Someplace along the way

Tuesday, October 9

Ph from my instagram.             .


Ever since I was young, I never liked how I looked. How I looked, how my skin color looked, and how my hair looked. I didn't like how my confidence was different than others. I didn't like the fact that I never knew how to stand up against people instead of hiding away. As growing up I have been taught to always hide my true feelings and never trust anyone, even my own family. Because of my upbringing, I see the entire world as an enemy to be governed, and has always kept my emotions under lock and key. Day by day, I've been growing someone else in me— the coldest person in the world.

Well, I was a rather emotional child growing up, and I cried at the drop of a hat and every tear I shed was sincere. As you can imagine or can’t, this didn't go over well with my mom, because she just didn't want me to be “weak,” didn't want me to fall prey or become victims, as she saw herself.
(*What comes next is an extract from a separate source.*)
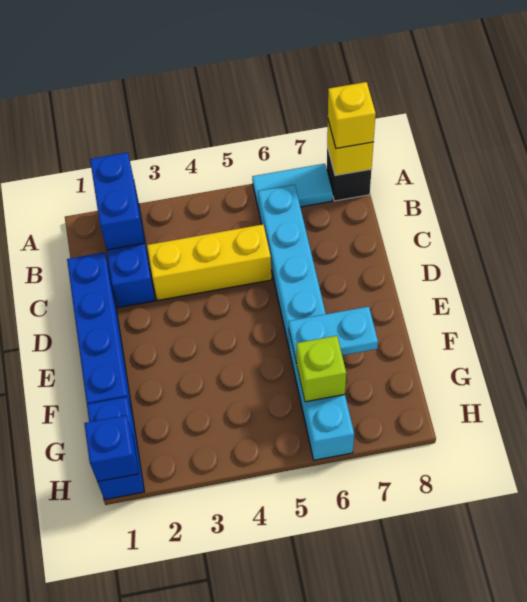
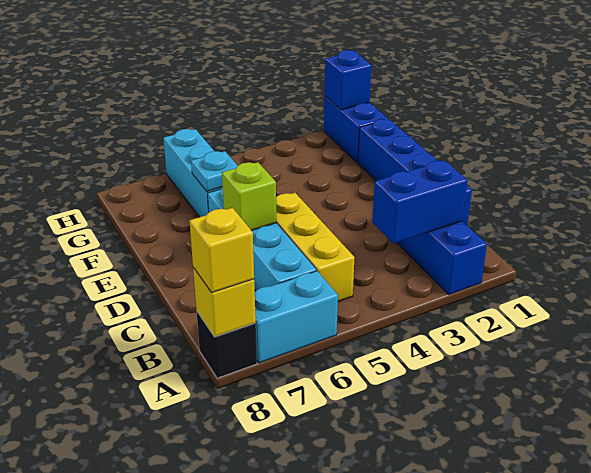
blue 1x2 brick [90,152,144,250] -> blue 1x2 brick turned to [372,160,467,244]
cyan 1x2 tile [252,164,333,211] -> cyan 1x2 brick [255,271,338,363]
yellow 1x3 brick [147,224,272,300] -> yellow 1x3 brick turned to [276,193,355,301]
cyan 1x2 plate [288,307,378,364] -> cyan 1x1 plate [191,151,238,191]
lime 1x1 brick [296,336,346,402] -> lime 1x1 brick moved to [222,162,276,231]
Out of love, my mother taunted me for “always crying” and being so emotional, as she would put it. Little by little, I learned to not cry for the world to see. As I got older, not crying developed into not expressing anything true but instead saying one thing and running away to write down what I really felt in a journal, poem, story, whatever. My words were my therapy, and they still are.
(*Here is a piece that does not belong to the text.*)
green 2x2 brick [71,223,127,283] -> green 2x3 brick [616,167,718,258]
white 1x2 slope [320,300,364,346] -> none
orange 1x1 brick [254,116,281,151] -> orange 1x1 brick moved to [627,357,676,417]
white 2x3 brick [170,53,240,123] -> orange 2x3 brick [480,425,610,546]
Up until tonight, or the wee hours of this morning when I wrote this, I felt attacked every time because with every fight, the issue is about me, and my habit of keeping my feelings to myself until he confronts me about the things I’m grumbling underneath my breath. Tonight, I have to finally admit, I don’t like sharing feelings, especially bad feelings with the one I am with for fear of rejection, ridicule, being misunderstood and/or all of the above.
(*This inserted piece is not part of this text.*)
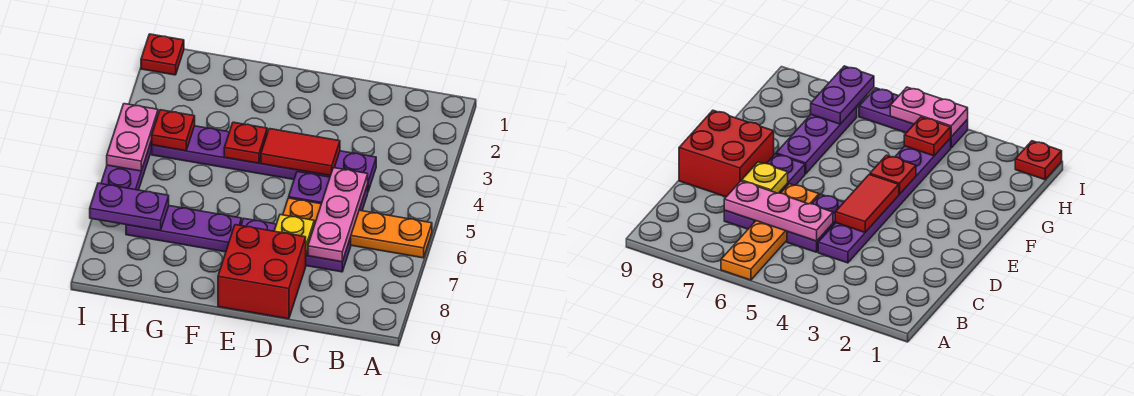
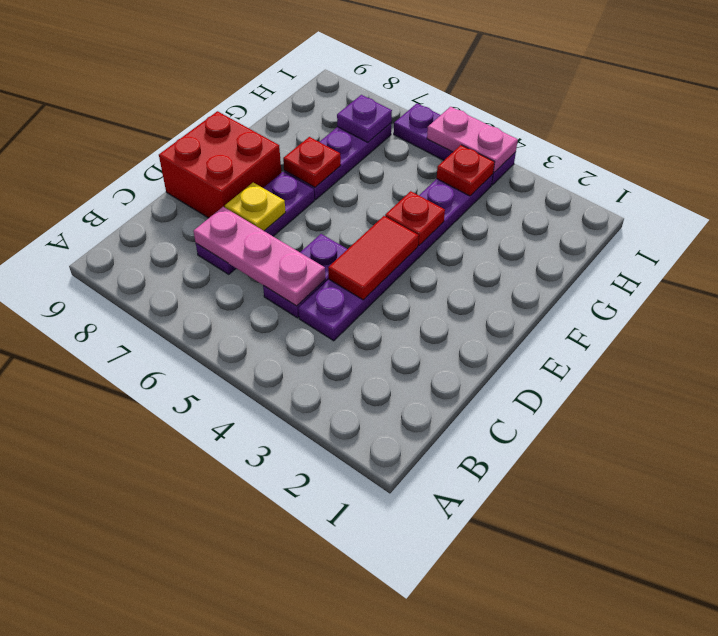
orange 1x4 plate [283,198,432,258] -> none
purple 1x2 plate [90,183,169,230] -> purple 1x1 plate [337,95,392,142]
red 1x1 plate [141,34,184,75] -> red 1x1 plate moved to [283,137,341,187]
Because at the end you know what people going to say at me? — "Is this what your parents taught you? If you had something you were grateful or sorry for you'll get more angry, temperamental, stubborn and wrongly accuse someone by forcing them into a corner. If you are grateful, you should say 'thank you'. If you are sorry, you say 'sorry'."

I'm just tired.

I'm just tired with myself.

I'm just tired yknow because of ah everything.